The Olympics ended yesterday, which allowed the president of the IOC to declare the Games a success. You could have the debate over what constitutes “success” for the Olympics all day. The actual completion of them doesn’t really feel like it qualifies, because there was never any other choice. Which is exactly what I wrote when the NFL season was completed. Or the MLB season last year. Or either NBA or NHL season.
These things were never going to be stopped. The powers that be would never let that happen. Oh sure, there were delays in our domestic leagues, and some serious hiccups. The Olympics had some athletes sidelined for a bit. And there were no crowds. But there was nothing that was going to stop them. There was nothing to overcome, or really even be risked. Not for those who run the games anyway. Is success possible without the possibility of failure?
Is Tokyo better off? No, in fact, it’s just about as bad as it’s been, and who knows what resources for fighting the pandemic in Japan’s capital were lost to putting on the Games. Those are the kinds of numbers that will never come to light. They’re still in lockdown, barely anyone is vaccinated, and now they can be in debt for generations for hosting this thing. Worked out great for them.
The IOC didn’t have to lose out on their payday, so I guess it was good for them. NBC got its advertising revenue, so they got something out of it (though how much really?).
Which is a little too callous, because there were great moments for a lot of competitors who had worked most of their lives for this. It seems unfair to pin this on them when they didn’t get a say either. It’s just hard to see how that can be weighed against the well-being of the population of Japan. We would have felt bad for those athletes if the Games had been outright canceled… for a few minutes. And most everyone in the world would have moved on with their lives. We talk about the athletes to try and rationalize having the Games, but it doesn’t really make that much of a difference to us.
But now it’s over. There wasn’t a rash of athletes getting seriously ill, which would have been just about the only thing that could have halted things, and even that’s debatable. We’ll have replays of the memorable moments on Twitter and elsewhere for a long while. We won’t see the state of emergency in Japan nearly as much. We’ll just hear about it. We’ve got our own to deal with, and too many people don’t even want to do that.
It happened, and we might think that in the future we’ll look back and wonder how it could have happened. More likely we’ll look back and know exactly why it happened, but won’t do all that much to make sure something like that doesn’t happen again.
Ugliness in Denver
There isn’t much I can say about Lewis Brinson being racially abused from the stands in Denver yesterday that my colleague Carron Phillips won’t say better later today.

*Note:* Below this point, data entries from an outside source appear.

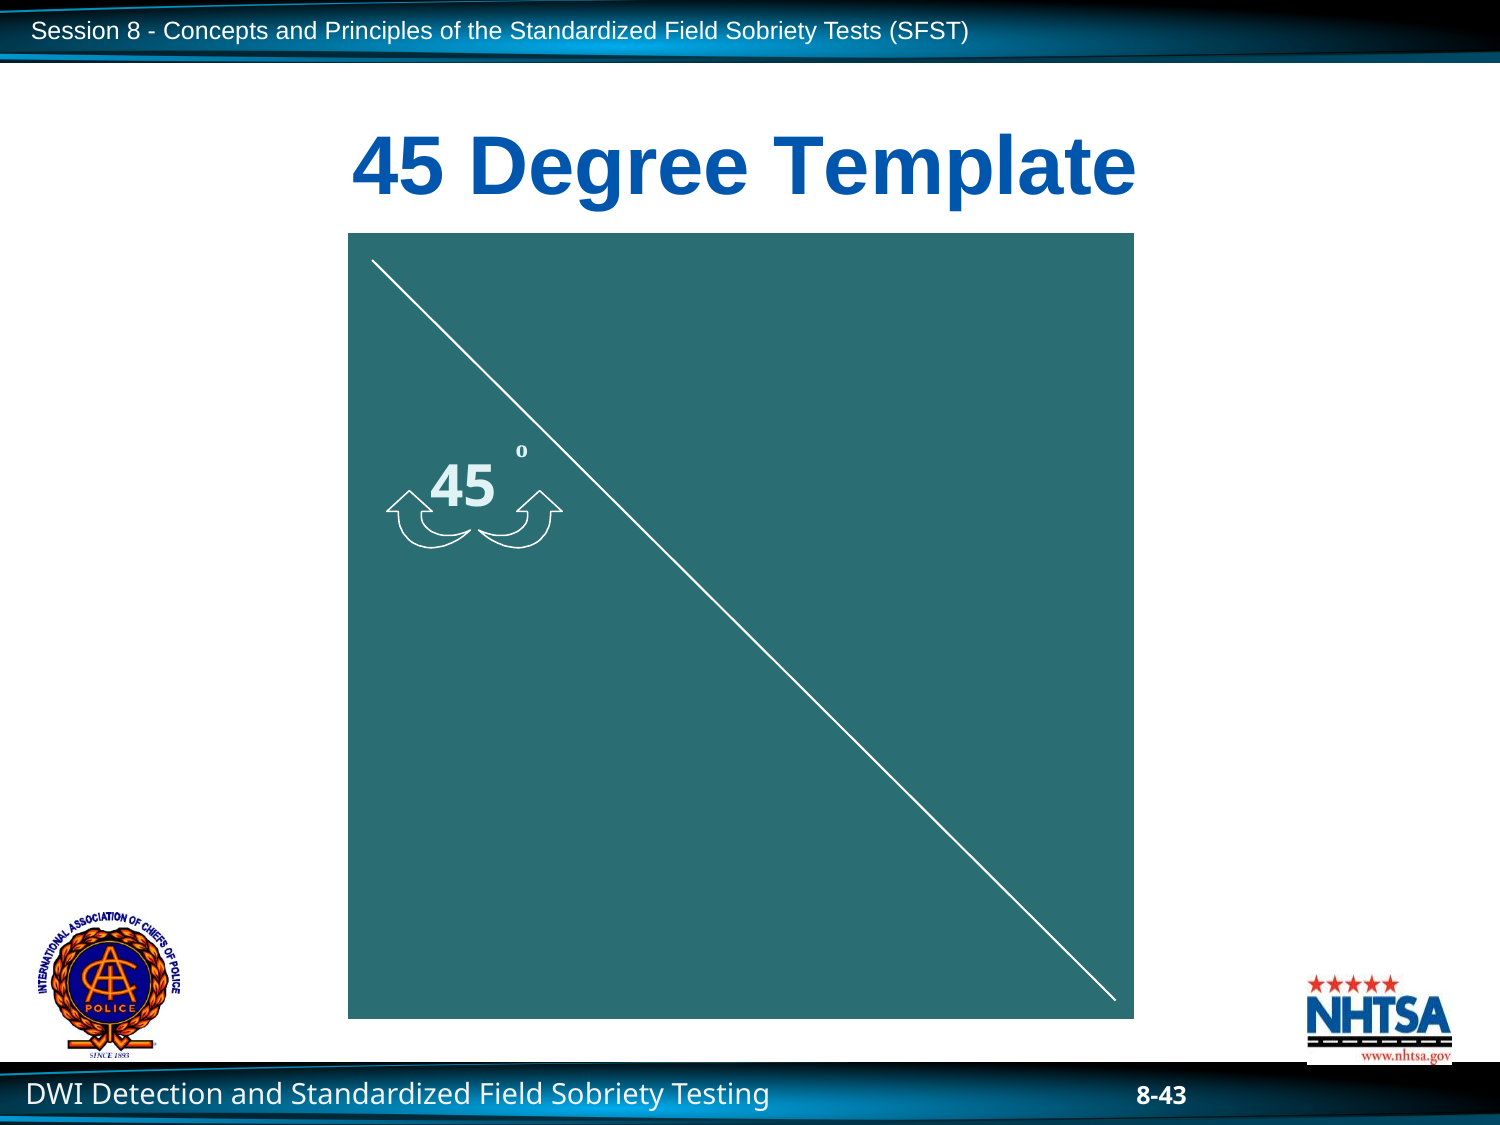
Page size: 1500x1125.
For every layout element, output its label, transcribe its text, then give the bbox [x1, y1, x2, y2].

text_box [346, 231, 1136, 1021]
text_box o [501, 425, 543, 470]
text_box 45 [416, 441, 512, 525]
title 45 Degree Template [85, 111, 1406, 207]
text_box 8-43 [1121, 1067, 1471, 1125]
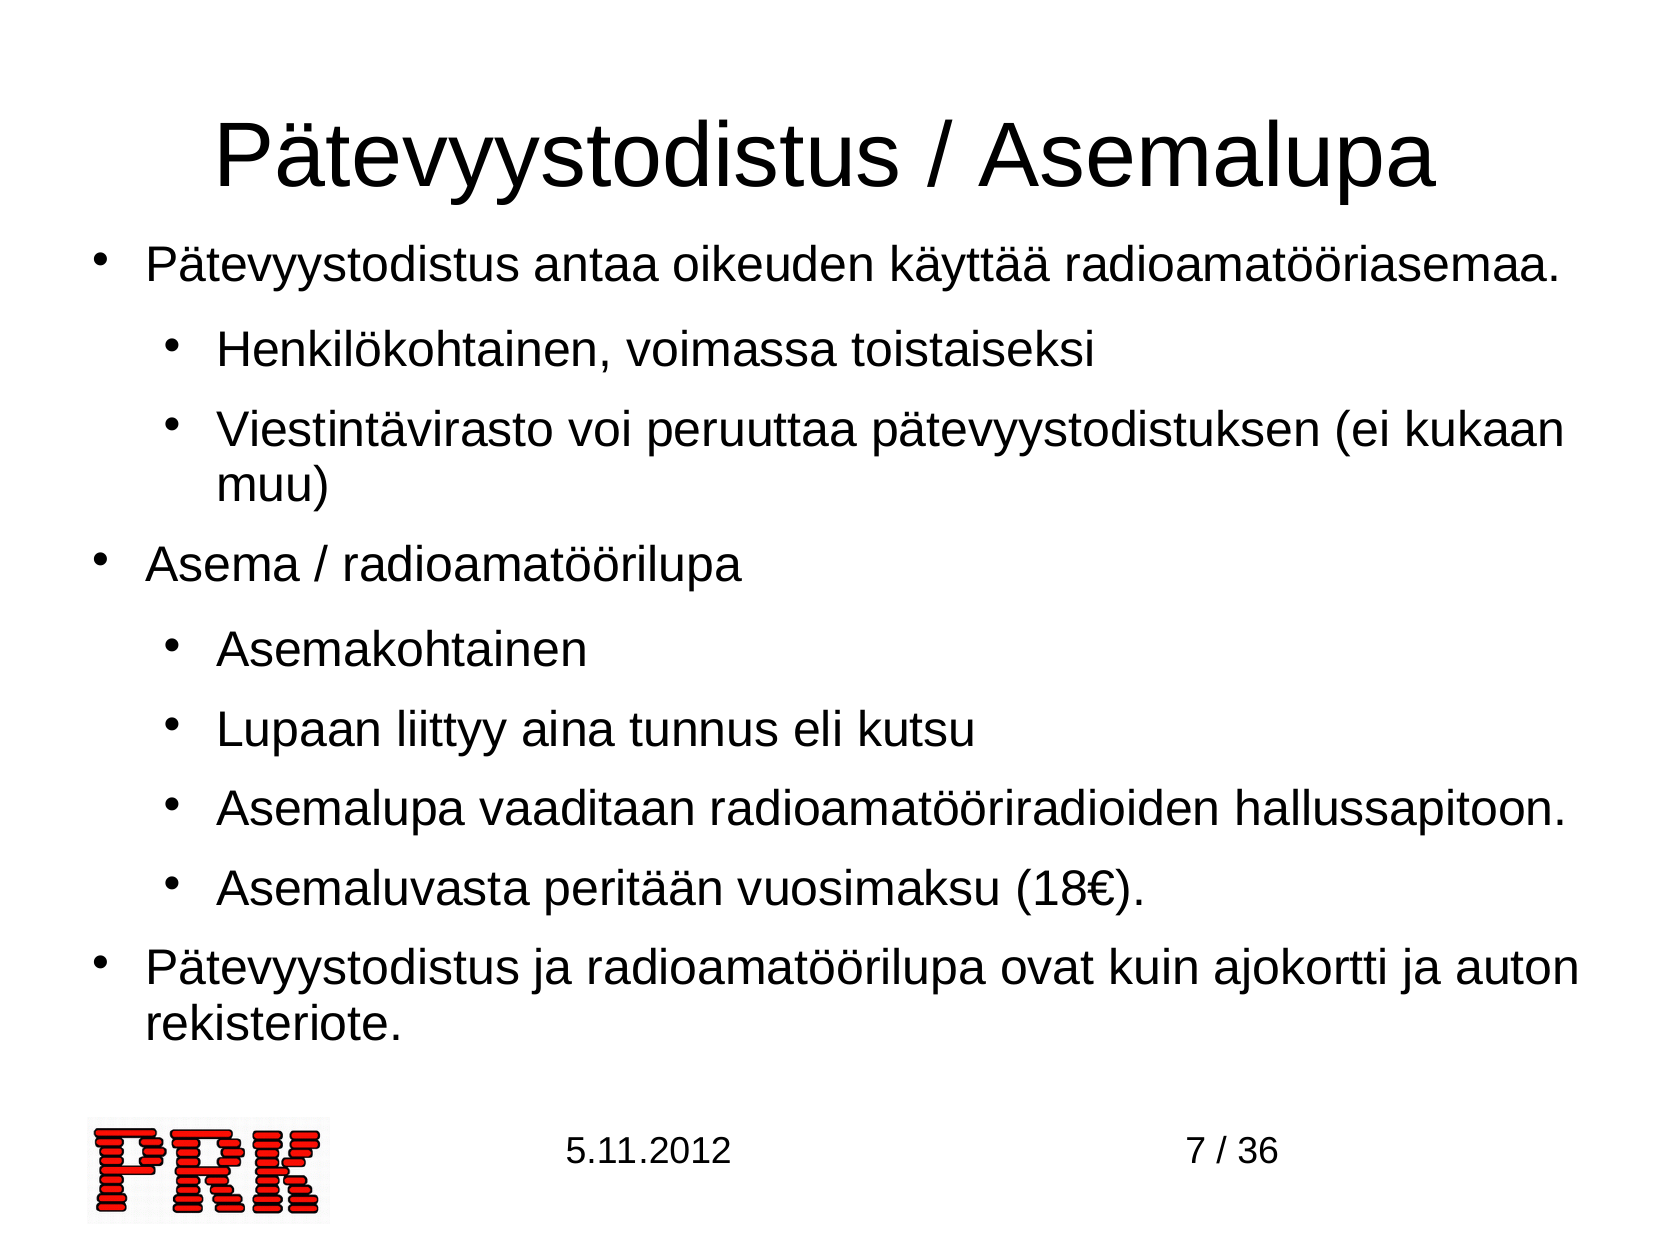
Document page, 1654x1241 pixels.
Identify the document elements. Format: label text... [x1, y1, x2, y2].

title Pätevyystodistus / Asemalupa [82, 49, 1571, 232]
list Pätevyystodistus antaa oikeuden käyttää radioamatööriasemaa. Henkilökohtainen, voimassa toistaiseksi Viestintävirasto voi peruuttaa pätevyystodistuksen (ei kukaan muu) Asema / radioamatöörilupa Asemakohtainen Lupaan liittyy aina tunnus eli kutsu Asemalupa vaaditaan radioamatööriradioiden hallussapitoon. Asemaluvasta peritään vuosimaksu (18€). Pätevyystodistus ja radioamatöörilupa ovat kuin ajokortti ja auton rekisteriote. [75, 232, 1606, 1052]
picture [87, 1117, 330, 1224]
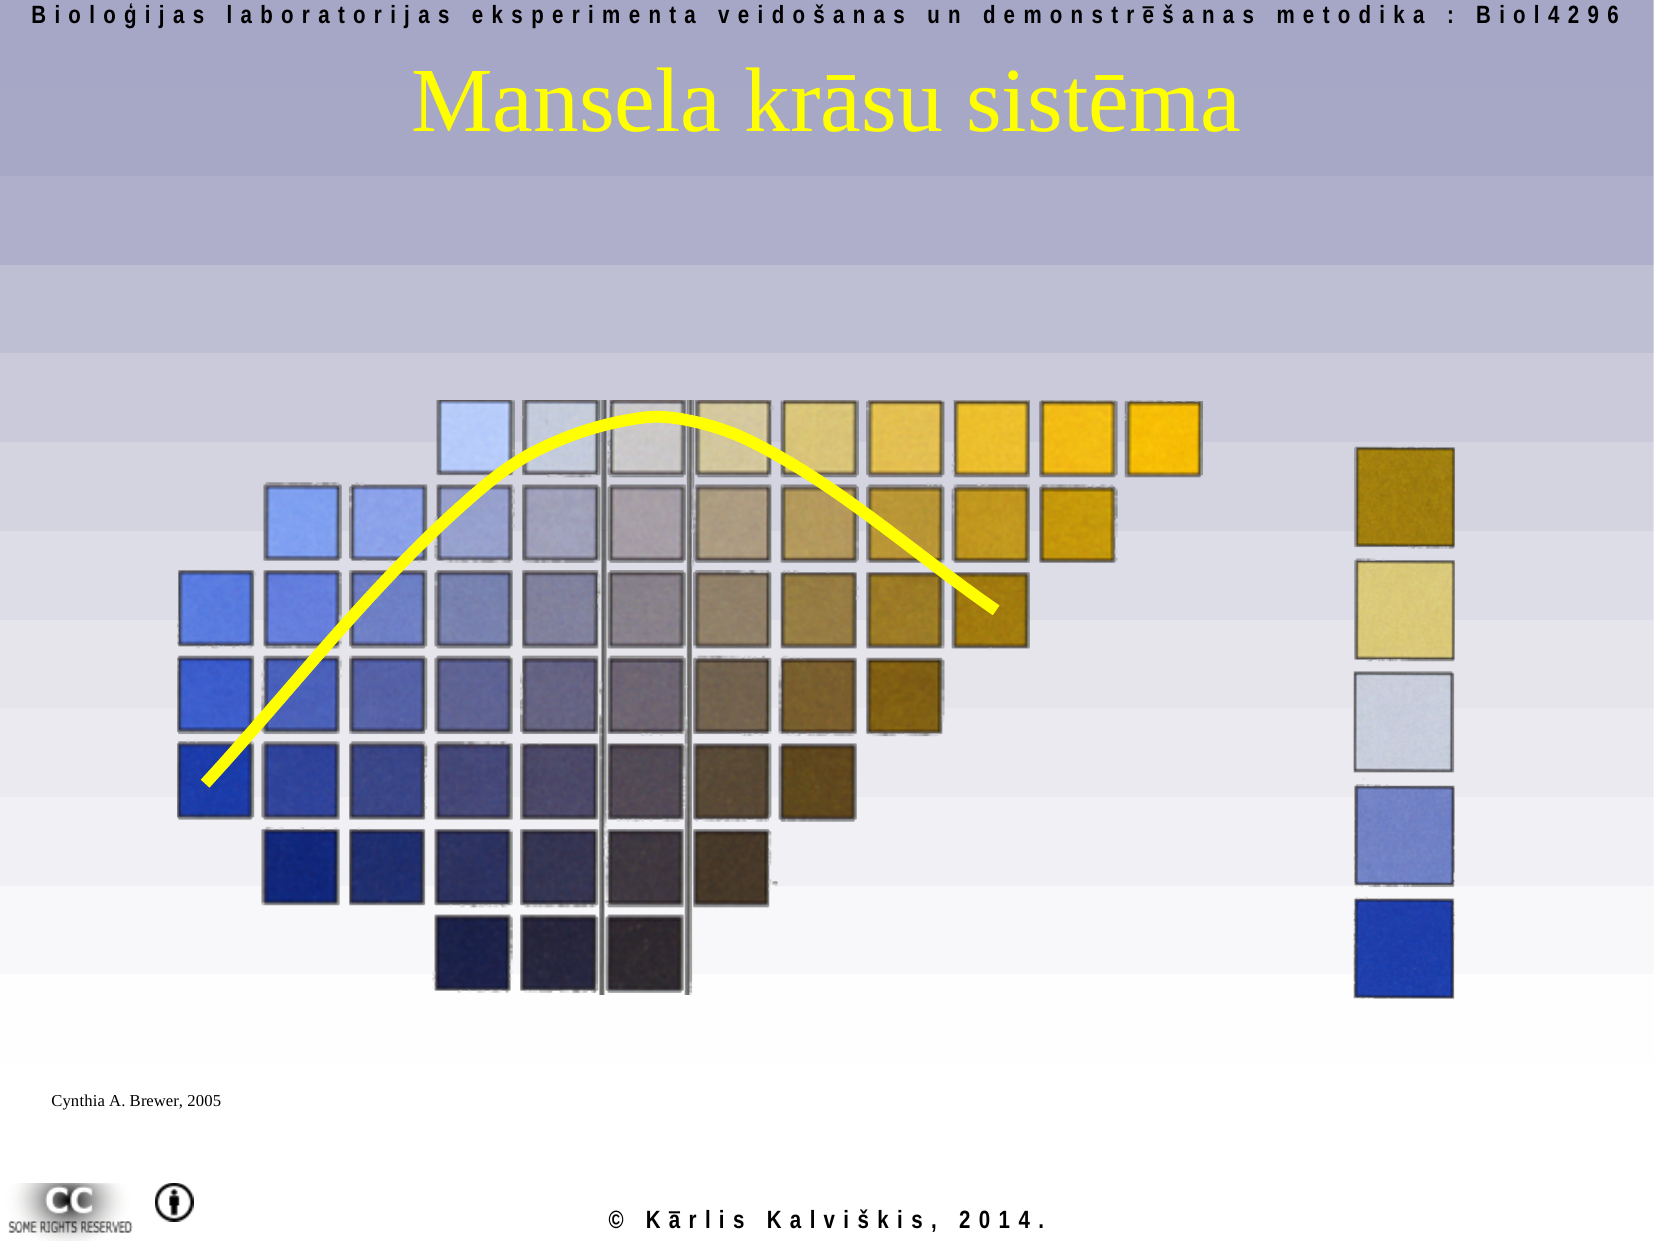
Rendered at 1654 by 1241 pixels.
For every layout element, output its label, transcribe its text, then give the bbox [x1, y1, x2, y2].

Or this tweet from my friend @curylfro.
What I will say is that what this is, and really what we’ve been dealing with for the past few years, is what happens when the minority party — not the party for minorities obviously but the less popular one, and that’s what they are — can only cling to power and relevance by making their supporters proud instead of afraid, its traditional go-to.
That’s how it used to be. They tried to make everyone afraid of everything. Immigrants taking your job, Black people from the city coming to take your house, the government coming to take your guns that would have protected you from such scourge, the foreign terrorists that could bomb us at any moment, the tax dollars that will be siphoned off from guarding against these “threats,” all of it was something you had to be afraid of. They didn’t have answers of course, just as they don’t now, but fear was the main driver.
That has apparently run its course, so now the bottom rung of society is being made to feel proud of carrying all that fear and suspicion of what they don’t know. Racism isn’t any larger or smaller than it was, it’s just more proud, and because of that, louder. More visible. That’s not to minimize it, as it was a large problem when people were still just afraid and in the background and, dare I say, ashamed. Once they became proud, this is what you get.
[UPDATE]: There’s a dispute about what the fan was actually yelling, with many claiming he was trying to get the attention of “Dinger,” the Rockies’ mascot, who was stationed behind the Rockies dugout.
Deadspin has not been able to definitively identify what the man is saying, nor do we know if this is the same man whose voice was picked up on the TV feed.